(P. Sastre, Le Point, 26 sept. 24). Peggy Sastre, journaliste scientifique et essayiste 30 septembre 2024
[Les éléments de la Revue de presse sont sélectionnés à titre informatif et ne reflètent pas nécessairement la position du Comité Laïcité République.]
Lire "Fake news, la menace fantôme"
Depuis 2016, les législations contre les fausses informations se durcissent. À juste titre ?
Par Peggy Sastre
C’était en janvier. Ursula von der Leyen s’avançait, grave, au pupitre du Forum économique mondial. Citant son dernier rapport sur les « risques globaux », la présidente de la Commission européenne hissait la « désinformation » au rang des préoccupations majeures des grands de ce monde. Une menace – englobant tout ce qui vise à influencer l’opinion publique par la diffusion volontaire d’informations fausses –, que von der Leyen jugeait d’autant plus néfaste pour les plus « vulnérables », enfants en première ligne. Frapper fort, il fallait. Bonne nouvelle, s’en félicita-t-elle, l’Europe se dotait d’une grosse matraque, le Digital Services Act, règlement européen entré en vigueur à l’été 2023 destiné à discipliner les réseaux sociaux et autres plateformes numériques. Autant de méphitiques bouillons de culture désinformationnelle à purger de leurs contenus porteurs d’« effets négatifs réels ou prévisibles sur la sécurité publique et les processus démocratiques et électoraux ». Comment ? Notamment par de lourdes amendes pouvant aller jusqu’à 6 % de leur chiffre d’affaires.

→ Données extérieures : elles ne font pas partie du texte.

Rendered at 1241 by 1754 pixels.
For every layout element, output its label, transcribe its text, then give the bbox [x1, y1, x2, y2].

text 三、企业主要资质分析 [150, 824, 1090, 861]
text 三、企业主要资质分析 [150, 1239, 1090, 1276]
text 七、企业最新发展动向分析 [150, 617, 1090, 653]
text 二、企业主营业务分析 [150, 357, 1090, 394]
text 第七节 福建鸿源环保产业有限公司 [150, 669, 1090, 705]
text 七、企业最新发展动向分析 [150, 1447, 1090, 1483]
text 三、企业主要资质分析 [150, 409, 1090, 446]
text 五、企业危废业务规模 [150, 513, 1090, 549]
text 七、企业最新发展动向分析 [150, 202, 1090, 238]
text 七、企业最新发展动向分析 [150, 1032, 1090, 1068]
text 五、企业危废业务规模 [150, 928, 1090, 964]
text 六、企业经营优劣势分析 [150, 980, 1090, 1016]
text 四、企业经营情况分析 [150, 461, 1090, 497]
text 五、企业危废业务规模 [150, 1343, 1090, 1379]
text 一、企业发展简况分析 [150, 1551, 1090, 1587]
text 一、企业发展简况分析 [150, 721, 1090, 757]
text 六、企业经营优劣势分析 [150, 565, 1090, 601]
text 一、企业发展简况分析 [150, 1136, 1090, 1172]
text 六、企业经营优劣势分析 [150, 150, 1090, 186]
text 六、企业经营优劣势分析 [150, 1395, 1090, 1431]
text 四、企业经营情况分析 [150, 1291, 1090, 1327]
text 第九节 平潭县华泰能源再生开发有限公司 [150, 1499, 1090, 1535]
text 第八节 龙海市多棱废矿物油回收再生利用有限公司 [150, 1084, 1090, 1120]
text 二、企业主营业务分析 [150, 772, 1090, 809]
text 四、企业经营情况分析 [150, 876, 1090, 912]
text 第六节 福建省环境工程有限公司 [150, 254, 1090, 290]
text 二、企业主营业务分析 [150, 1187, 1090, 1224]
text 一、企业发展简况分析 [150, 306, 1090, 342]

Interrogée le 16 septembre 2024 à la télévision américaine, Hillary Clinton, candidate malheureuse à la présidentielle de 2016, allait encore plus loin en imaginant punir de sanctions pénales – et donc, potentiellement, de prison – les propagateurs individuels de fake news. Selon celle qui croit toujours que des « ingérences russes » lui ont fait perdre la Maison-Blanche au profit de Donald Trump, la mesure serait bien plus « dissuasive » que de viser les empoisonneurs étrangers de nos démocraties, comme l’avait tenté le procureur spécial Robert Mueller lors du Russiagate en 2016, avant de rentrer bredouille trois ans plus tard.
Mais il n’y a pas qu’en haut lieu que la « désinformation » tracasse. Le commun des mortels est, lui aussi, persuadé que son environnement médiatique en est saturé et que cela a, effectivement, de vilaines conséquences sur la sécurité publique et la vie démocratique. Selon un sondage Gallup réalisé en 2018, les Américains estiment que leurs réseaux sociaux véhiculent à 80 % des informations biaisées, à 64 % des informations fausses et à 65 % de la désinformation pure et dure. En 2019, une autre enquête constatait que 51 % des Américains tenaient la désinformation pour un « très gros problème actuel ». À titre de comparaison, la criminalité violente, le changement climatique, le racisme, l’immigration clandestine, le terrorisme et le sexisme n’étaient affublés d’une telle gravité respectivement que chez 49 %, 46 %, 40 %, 38 %, 34 % et 26 % des sondés.
Libéral, vous avez dit libéral ?
Le souci, c’est que la recherche peine à entériner ces angoisses. Même durant le « pic » supposé de désinformation aux États-Unis, à savoir la campagne présidentielle de 2016, il ne s’est agi que d’un phénomène aussi excessivement marginal qu’insignifiant. Une étude, publiée au printemps 2017, montre que l’Américain moyen ne pouvait se remémorer grosso modo que d’un cas (1,14) de désinformation croisé à ce moment-là. En outre, selon une revue de la littérature datant de juin dernier, la désinformation n’aurait rien d’un rayon radicalisant et ne prêcherait que des convaincus. À savoir, de gens qui, avec ou sans fermes à trolls, auraient cherché et trouvé des moyens de satisfaire leur tempérament quelque peu fiévreux. Comment, sur une base factuelle aussi légère, justifier une mise au pas aussi lourde des plateformes et même, en suivant la riche idée de Hillary Clinton, des individus ?
En voilà donc un véritable et très gros problème actuel que peu de citoyens semblent pourtant percevoir et encore moins regretter : l’obsession des élites à contrôler la parole des populations. Une monomanie passant pour normale, légitime et justifiée alors qu’elle ne repose sur rien de plus concret que des « impressions ». Il n’y a encore pas si longtemps, le monde libéral bombait le torse face aux dictatures, ces régimes arriérés où l’on risquait de finir en taule pour des mots ou des publications « non autorisés ». Aujourd’hui, ce même monde libéral en fait sa spécialité, quitte à se saborder.